** Page extract **

Canberra's public sector holds one of the highest concentrations of digital image archives per capita of any city its size in the world. Across Commonwealth departments, the National Archives of Australia on Queen Victoria Terrace, the National Library on Parkes Place, and the Australian Institute of Aboriginal and Torres Strait Islander Studies in Acton, duplicate image files are consuming storage budgets and slowing down public-facing digital services. The problem has a name in records management circles — duplicate image proliferation — and Canberra is now confronting it at a scale that smaller capitals can only guess at.
The timing matters. The federal government's Digital Records Modernisation Program, which entered its second phase in early 2026, has pushed agencies to audit their digital asset holdings before a Commonwealth-wide cloud migration deadline later this year. That audit work has exposed what archivists and IT procurement officers have known for years: the same scanned photograph, heritage image, or departmental graphic often exists in dozens of slightly different file versions, each stored separately, each accruing hosting costs. For a city where roughly one in three workers is employed by the Australian Public Service, the inefficiency is not abstract — it lands directly on taxpayer-funded storage contracts.
What Canberra Is Actually Doing About It
The Australian National University's digital humanities team, based at Chifley Library on the Acton campus, has been piloting automated deduplication tools since late 2025 as part of a broader research data management project. The work involves applying perceptual hashing — a technique that identifies visually similar images even when file names and metadata differ — across collections that run to hundreds of thousands of assets. The University of Canberra's library and information science faculty in Bruce has separately published methodology guidance for government clients, though the scale of uptake across departments remains uneven.

** Data supplied **
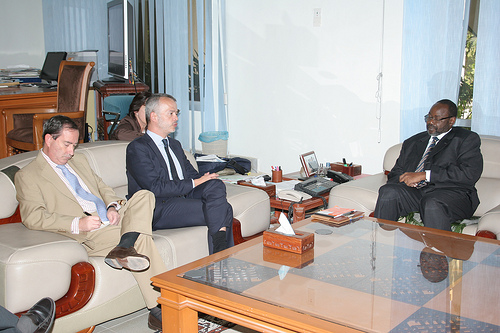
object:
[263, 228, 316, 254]
box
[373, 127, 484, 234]
suit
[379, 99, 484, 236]
man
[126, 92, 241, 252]
man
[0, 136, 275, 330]
couch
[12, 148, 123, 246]
jacket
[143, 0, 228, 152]
blinds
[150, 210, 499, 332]
square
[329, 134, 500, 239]
chair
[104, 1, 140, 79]
tv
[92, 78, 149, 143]
stand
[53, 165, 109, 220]
tie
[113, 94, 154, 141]
lady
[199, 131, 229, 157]
small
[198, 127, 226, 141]
blue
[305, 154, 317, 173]
picture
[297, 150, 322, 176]
frame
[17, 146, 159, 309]
suit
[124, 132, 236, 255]
suit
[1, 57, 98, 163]
chair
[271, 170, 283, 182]
pot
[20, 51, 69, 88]
computer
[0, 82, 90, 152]
desk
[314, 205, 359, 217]
notepad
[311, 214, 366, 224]
planner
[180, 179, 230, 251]
leg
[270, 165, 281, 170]
pens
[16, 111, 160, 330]
man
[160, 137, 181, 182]
tie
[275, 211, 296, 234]
tissue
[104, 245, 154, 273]
shoe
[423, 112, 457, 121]
pair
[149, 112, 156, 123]
ear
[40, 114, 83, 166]
head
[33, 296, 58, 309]
tip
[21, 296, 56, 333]
shoe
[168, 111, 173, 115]
eye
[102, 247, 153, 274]
foot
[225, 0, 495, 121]
window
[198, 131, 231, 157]
trash can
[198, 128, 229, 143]
garbage bag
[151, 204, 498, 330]
coffee table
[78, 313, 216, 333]
floor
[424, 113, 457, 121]
glasses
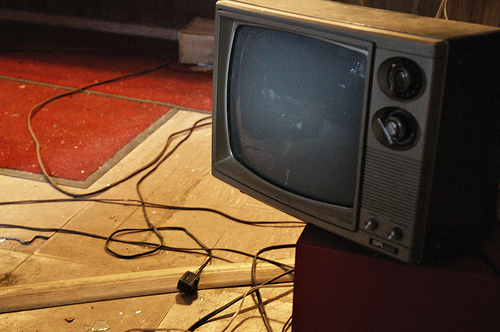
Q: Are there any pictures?
A: No, there are no pictures.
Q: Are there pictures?
A: No, there are no pictures.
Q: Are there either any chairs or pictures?
A: No, there are no pictures or chairs.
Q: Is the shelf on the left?
A: Yes, the shelf is on the left of the image.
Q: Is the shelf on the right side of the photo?
A: No, the shelf is on the left of the image.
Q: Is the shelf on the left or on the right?
A: The shelf is on the left of the image.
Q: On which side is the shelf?
A: The shelf is on the left of the image.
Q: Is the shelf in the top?
A: Yes, the shelf is in the top of the image.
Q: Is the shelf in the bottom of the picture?
A: No, the shelf is in the top of the image.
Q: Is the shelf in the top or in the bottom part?
A: The shelf is in the top of the image.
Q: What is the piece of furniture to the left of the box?
A: The piece of furniture is a shelf.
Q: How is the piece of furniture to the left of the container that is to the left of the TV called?
A: The piece of furniture is a shelf.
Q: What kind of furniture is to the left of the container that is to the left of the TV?
A: The piece of furniture is a shelf.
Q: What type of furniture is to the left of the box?
A: The piece of furniture is a shelf.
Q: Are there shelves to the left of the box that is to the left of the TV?
A: Yes, there is a shelf to the left of the box.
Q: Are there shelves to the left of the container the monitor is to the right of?
A: Yes, there is a shelf to the left of the box.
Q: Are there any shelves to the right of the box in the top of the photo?
A: No, the shelf is to the left of the box.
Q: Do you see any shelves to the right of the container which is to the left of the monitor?
A: No, the shelf is to the left of the box.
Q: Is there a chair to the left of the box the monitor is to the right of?
A: No, there is a shelf to the left of the box.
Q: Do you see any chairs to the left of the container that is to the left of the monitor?
A: No, there is a shelf to the left of the box.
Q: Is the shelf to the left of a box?
A: Yes, the shelf is to the left of a box.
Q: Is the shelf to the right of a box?
A: No, the shelf is to the left of a box.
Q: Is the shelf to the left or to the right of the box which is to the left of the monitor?
A: The shelf is to the left of the box.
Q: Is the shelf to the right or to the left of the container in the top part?
A: The shelf is to the left of the box.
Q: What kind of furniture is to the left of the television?
A: The piece of furniture is a shelf.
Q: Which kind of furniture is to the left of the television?
A: The piece of furniture is a shelf.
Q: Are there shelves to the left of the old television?
A: Yes, there is a shelf to the left of the TV.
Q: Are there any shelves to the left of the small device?
A: Yes, there is a shelf to the left of the TV.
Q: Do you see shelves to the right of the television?
A: No, the shelf is to the left of the television.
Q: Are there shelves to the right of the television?
A: No, the shelf is to the left of the television.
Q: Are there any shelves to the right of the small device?
A: No, the shelf is to the left of the television.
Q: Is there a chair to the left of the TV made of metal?
A: No, there is a shelf to the left of the TV.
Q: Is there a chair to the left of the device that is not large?
A: No, there is a shelf to the left of the TV.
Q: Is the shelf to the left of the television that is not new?
A: Yes, the shelf is to the left of the television.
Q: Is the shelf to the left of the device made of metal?
A: Yes, the shelf is to the left of the television.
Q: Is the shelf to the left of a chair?
A: No, the shelf is to the left of the television.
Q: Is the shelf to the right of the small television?
A: No, the shelf is to the left of the television.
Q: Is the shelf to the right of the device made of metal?
A: No, the shelf is to the left of the television.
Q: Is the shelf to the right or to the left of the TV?
A: The shelf is to the left of the TV.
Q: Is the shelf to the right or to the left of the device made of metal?
A: The shelf is to the left of the TV.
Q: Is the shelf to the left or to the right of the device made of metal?
A: The shelf is to the left of the TV.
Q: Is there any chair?
A: No, there are no chairs.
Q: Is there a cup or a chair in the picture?
A: No, there are no chairs or cups.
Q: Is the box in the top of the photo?
A: Yes, the box is in the top of the image.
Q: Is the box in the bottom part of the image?
A: No, the box is in the top of the image.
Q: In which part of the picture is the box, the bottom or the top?
A: The box is in the top of the image.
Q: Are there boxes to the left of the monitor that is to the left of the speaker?
A: Yes, there is a box to the left of the monitor.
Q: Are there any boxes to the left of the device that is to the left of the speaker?
A: Yes, there is a box to the left of the monitor.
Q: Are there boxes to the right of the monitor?
A: No, the box is to the left of the monitor.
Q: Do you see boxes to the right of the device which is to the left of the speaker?
A: No, the box is to the left of the monitor.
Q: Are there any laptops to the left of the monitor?
A: No, there is a box to the left of the monitor.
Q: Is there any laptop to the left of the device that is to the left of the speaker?
A: No, there is a box to the left of the monitor.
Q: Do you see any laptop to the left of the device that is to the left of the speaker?
A: No, there is a box to the left of the monitor.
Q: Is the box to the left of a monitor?
A: Yes, the box is to the left of a monitor.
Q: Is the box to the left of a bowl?
A: No, the box is to the left of a monitor.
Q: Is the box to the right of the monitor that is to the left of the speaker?
A: No, the box is to the left of the monitor.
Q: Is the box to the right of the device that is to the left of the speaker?
A: No, the box is to the left of the monitor.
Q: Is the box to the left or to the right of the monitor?
A: The box is to the left of the monitor.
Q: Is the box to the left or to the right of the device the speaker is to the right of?
A: The box is to the left of the monitor.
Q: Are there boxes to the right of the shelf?
A: Yes, there is a box to the right of the shelf.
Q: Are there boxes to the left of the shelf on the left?
A: No, the box is to the right of the shelf.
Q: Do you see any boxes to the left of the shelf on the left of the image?
A: No, the box is to the right of the shelf.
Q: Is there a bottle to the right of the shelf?
A: No, there is a box to the right of the shelf.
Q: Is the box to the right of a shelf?
A: Yes, the box is to the right of a shelf.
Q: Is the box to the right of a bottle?
A: No, the box is to the right of a shelf.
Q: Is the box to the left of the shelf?
A: No, the box is to the right of the shelf.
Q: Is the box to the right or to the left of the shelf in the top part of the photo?
A: The box is to the right of the shelf.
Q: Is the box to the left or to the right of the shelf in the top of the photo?
A: The box is to the right of the shelf.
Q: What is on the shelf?
A: The box is on the shelf.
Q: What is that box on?
A: The box is on the shelf.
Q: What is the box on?
A: The box is on the shelf.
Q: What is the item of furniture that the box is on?
A: The piece of furniture is a shelf.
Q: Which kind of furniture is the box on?
A: The box is on the shelf.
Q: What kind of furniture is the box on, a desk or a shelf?
A: The box is on a shelf.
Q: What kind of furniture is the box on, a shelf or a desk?
A: The box is on a shelf.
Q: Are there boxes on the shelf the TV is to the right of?
A: Yes, there is a box on the shelf.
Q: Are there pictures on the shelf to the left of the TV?
A: No, there is a box on the shelf.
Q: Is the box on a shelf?
A: Yes, the box is on a shelf.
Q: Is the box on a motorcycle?
A: No, the box is on a shelf.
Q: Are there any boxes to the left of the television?
A: Yes, there is a box to the left of the television.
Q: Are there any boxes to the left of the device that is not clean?
A: Yes, there is a box to the left of the television.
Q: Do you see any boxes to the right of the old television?
A: No, the box is to the left of the TV.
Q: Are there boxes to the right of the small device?
A: No, the box is to the left of the TV.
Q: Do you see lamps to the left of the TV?
A: No, there is a box to the left of the TV.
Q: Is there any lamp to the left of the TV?
A: No, there is a box to the left of the TV.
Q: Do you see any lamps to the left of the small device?
A: No, there is a box to the left of the TV.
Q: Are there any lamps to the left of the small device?
A: No, there is a box to the left of the TV.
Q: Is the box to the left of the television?
A: Yes, the box is to the left of the television.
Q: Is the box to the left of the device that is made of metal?
A: Yes, the box is to the left of the television.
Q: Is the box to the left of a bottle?
A: No, the box is to the left of the television.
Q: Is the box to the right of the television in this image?
A: No, the box is to the left of the television.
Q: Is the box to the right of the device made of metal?
A: No, the box is to the left of the television.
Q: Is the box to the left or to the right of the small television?
A: The box is to the left of the television.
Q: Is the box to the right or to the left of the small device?
A: The box is to the left of the television.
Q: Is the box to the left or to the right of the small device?
A: The box is to the left of the television.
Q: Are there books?
A: No, there are no books.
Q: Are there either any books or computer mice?
A: No, there are no books or computer mice.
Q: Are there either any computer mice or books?
A: No, there are no books or computer mice.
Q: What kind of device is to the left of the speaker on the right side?
A: The device is a monitor.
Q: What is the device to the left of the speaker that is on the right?
A: The device is a monitor.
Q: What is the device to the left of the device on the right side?
A: The device is a monitor.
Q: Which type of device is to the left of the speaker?
A: The device is a monitor.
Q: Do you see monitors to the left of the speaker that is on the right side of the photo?
A: Yes, there is a monitor to the left of the speaker.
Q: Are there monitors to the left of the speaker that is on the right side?
A: Yes, there is a monitor to the left of the speaker.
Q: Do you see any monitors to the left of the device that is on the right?
A: Yes, there is a monitor to the left of the speaker.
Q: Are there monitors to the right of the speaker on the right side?
A: No, the monitor is to the left of the speaker.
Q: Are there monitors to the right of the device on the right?
A: No, the monitor is to the left of the speaker.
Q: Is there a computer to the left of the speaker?
A: No, there is a monitor to the left of the speaker.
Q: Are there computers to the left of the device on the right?
A: No, there is a monitor to the left of the speaker.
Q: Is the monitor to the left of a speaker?
A: Yes, the monitor is to the left of a speaker.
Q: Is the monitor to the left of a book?
A: No, the monitor is to the left of a speaker.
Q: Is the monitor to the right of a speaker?
A: No, the monitor is to the left of a speaker.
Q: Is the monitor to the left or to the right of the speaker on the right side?
A: The monitor is to the left of the speaker.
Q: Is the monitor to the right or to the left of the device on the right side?
A: The monitor is to the left of the speaker.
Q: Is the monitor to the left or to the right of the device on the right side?
A: The monitor is to the left of the speaker.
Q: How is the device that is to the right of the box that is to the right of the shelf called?
A: The device is a monitor.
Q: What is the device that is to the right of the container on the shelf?
A: The device is a monitor.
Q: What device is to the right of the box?
A: The device is a monitor.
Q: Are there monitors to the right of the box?
A: Yes, there is a monitor to the right of the box.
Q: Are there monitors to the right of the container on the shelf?
A: Yes, there is a monitor to the right of the box.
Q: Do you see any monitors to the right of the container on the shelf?
A: Yes, there is a monitor to the right of the box.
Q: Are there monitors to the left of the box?
A: No, the monitor is to the right of the box.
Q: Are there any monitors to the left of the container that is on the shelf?
A: No, the monitor is to the right of the box.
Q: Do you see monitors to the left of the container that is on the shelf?
A: No, the monitor is to the right of the box.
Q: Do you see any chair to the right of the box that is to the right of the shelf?
A: No, there is a monitor to the right of the box.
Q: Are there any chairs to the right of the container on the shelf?
A: No, there is a monitor to the right of the box.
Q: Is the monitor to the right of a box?
A: Yes, the monitor is to the right of a box.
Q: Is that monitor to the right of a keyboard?
A: No, the monitor is to the right of a box.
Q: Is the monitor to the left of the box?
A: No, the monitor is to the right of the box.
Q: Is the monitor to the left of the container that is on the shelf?
A: No, the monitor is to the right of the box.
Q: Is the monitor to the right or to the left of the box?
A: The monitor is to the right of the box.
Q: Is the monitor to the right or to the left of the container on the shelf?
A: The monitor is to the right of the box.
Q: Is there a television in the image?
A: Yes, there is a television.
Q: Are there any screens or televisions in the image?
A: Yes, there is a television.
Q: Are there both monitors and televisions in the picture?
A: Yes, there are both a television and a monitor.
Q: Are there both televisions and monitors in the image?
A: Yes, there are both a television and a monitor.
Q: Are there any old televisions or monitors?
A: Yes, there is an old television.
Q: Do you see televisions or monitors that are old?
A: Yes, the television is old.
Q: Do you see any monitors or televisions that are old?
A: Yes, the television is old.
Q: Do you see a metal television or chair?
A: Yes, there is a metal television.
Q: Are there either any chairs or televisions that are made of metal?
A: Yes, the television is made of metal.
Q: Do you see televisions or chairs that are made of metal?
A: Yes, the television is made of metal.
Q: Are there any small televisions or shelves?
A: Yes, there is a small television.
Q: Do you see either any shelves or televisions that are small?
A: Yes, the television is small.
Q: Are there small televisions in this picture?
A: Yes, there is a small television.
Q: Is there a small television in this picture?
A: Yes, there is a small television.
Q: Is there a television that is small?
A: Yes, there is a television that is small.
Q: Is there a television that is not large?
A: Yes, there is a small television.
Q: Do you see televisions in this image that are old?
A: Yes, there is an old television.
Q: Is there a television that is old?
A: Yes, there is a television that is old.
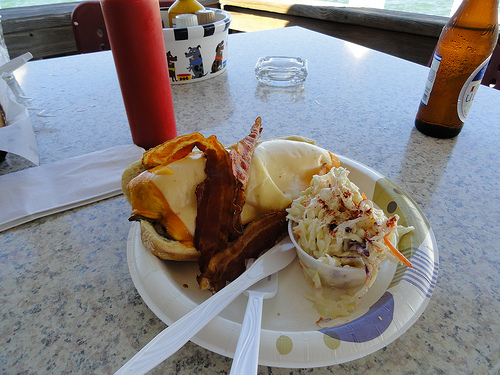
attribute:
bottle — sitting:
[416, 1, 500, 139]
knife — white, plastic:
[113, 235, 298, 374]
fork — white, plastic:
[226, 256, 279, 375]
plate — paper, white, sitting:
[124, 150, 439, 367]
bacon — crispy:
[138, 133, 237, 254]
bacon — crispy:
[228, 118, 268, 233]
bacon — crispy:
[198, 209, 288, 288]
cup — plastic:
[289, 216, 397, 285]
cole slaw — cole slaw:
[293, 169, 405, 269]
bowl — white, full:
[160, 8, 230, 86]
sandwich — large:
[122, 153, 242, 262]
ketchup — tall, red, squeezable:
[101, 0, 178, 148]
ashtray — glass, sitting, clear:
[255, 55, 308, 88]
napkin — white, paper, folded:
[1, 147, 146, 232]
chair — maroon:
[72, 0, 174, 53]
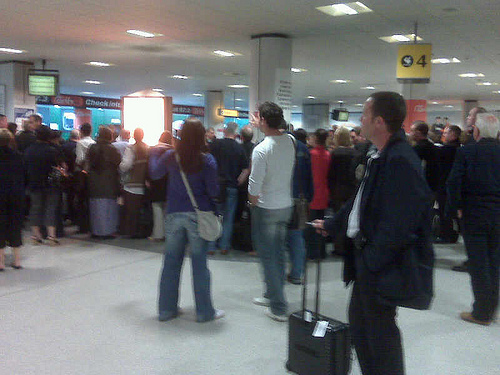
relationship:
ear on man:
[374, 115, 384, 131] [333, 80, 443, 370]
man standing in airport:
[310, 91, 436, 375] [0, 0, 500, 375]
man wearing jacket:
[310, 91, 436, 375] [325, 147, 433, 306]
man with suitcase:
[334, 101, 473, 373] [275, 295, 354, 373]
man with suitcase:
[310, 91, 436, 375] [284, 210, 359, 374]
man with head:
[442, 111, 497, 328] [468, 105, 499, 145]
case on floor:
[285, 222, 350, 374] [102, 341, 281, 367]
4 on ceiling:
[415, 53, 430, 73] [297, 6, 397, 82]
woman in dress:
[85, 124, 123, 239] [85, 142, 123, 237]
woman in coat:
[85, 124, 123, 239] [83, 140, 124, 203]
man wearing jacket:
[246, 102, 295, 322] [356, 132, 435, 315]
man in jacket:
[310, 91, 436, 375] [338, 127, 436, 311]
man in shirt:
[251, 100, 294, 322] [242, 132, 302, 209]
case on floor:
[284, 305, 351, 373] [0, 242, 500, 375]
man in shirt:
[243, 99, 297, 323] [245, 135, 295, 211]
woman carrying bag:
[148, 118, 225, 323] [172, 147, 222, 240]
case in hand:
[285, 222, 350, 374] [304, 210, 335, 240]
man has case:
[310, 91, 436, 375] [285, 222, 350, 374]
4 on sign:
[417, 54, 427, 67] [395, 42, 433, 83]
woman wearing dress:
[85, 124, 123, 243] [88, 137, 122, 234]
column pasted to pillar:
[277, 69, 291, 111] [247, 35, 292, 142]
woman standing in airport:
[148, 118, 225, 323] [0, 0, 497, 372]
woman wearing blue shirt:
[148, 118, 225, 323] [145, 145, 225, 215]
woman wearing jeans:
[148, 118, 225, 323] [153, 207, 219, 324]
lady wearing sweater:
[300, 125, 340, 227] [306, 138, 334, 208]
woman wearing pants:
[28, 99, 293, 302] [2, 176, 29, 256]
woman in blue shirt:
[148, 118, 225, 323] [149, 146, 221, 212]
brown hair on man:
[365, 92, 405, 134] [310, 91, 436, 375]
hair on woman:
[177, 116, 212, 173] [138, 106, 275, 323]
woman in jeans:
[148, 118, 225, 323] [157, 214, 217, 324]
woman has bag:
[148, 118, 225, 323] [168, 190, 288, 272]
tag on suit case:
[313, 315, 328, 340] [280, 213, 351, 372]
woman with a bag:
[148, 118, 225, 323] [172, 147, 223, 242]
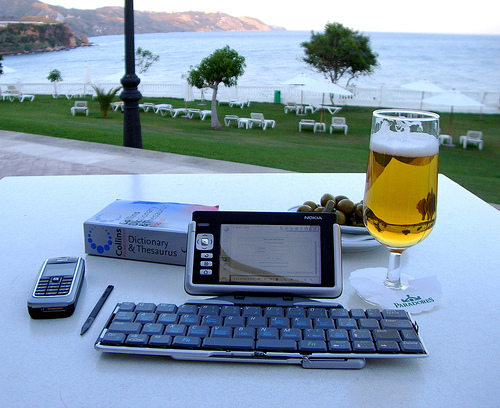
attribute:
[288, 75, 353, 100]
umbrellas — white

** Task requirements **
1) In the text on Canberra's duplicate image files, translate this sentence into French: "For a city where roughly one in three workers is employed by the Australian Public Service, the inefficiency is not abstract — it lands directly on taxpayer-funded storage contracts."
2) Condense the paragraph of the Canberra duplicate images text that begins "The Australian National University's digital humanities team" into a bulleted list that keeps its main facts.

** Solutions below **
1) Pour une ville où environ un travailleur sur trois est employé par la fonction publique australienne, l'inefficacité n'a rien d'abstrait : elle pèse directement sur les contrats de stockage financés par les contribuables.

2)
- The ANU's digital humanities team, based at Chifley Library on the Acton campus, has piloted automated deduplication tools since late 2025 as part of a broader research data management project.
- The team applies perceptual hashing, which identifies visually similar images even when file names and metadata differ, across collections of hundreds of thousands of assets.
- The University of Canberra's library and information science faculty in Bruce has separately published methodology guidance for government clients.
- Uptake of that guidance across departments remains uneven.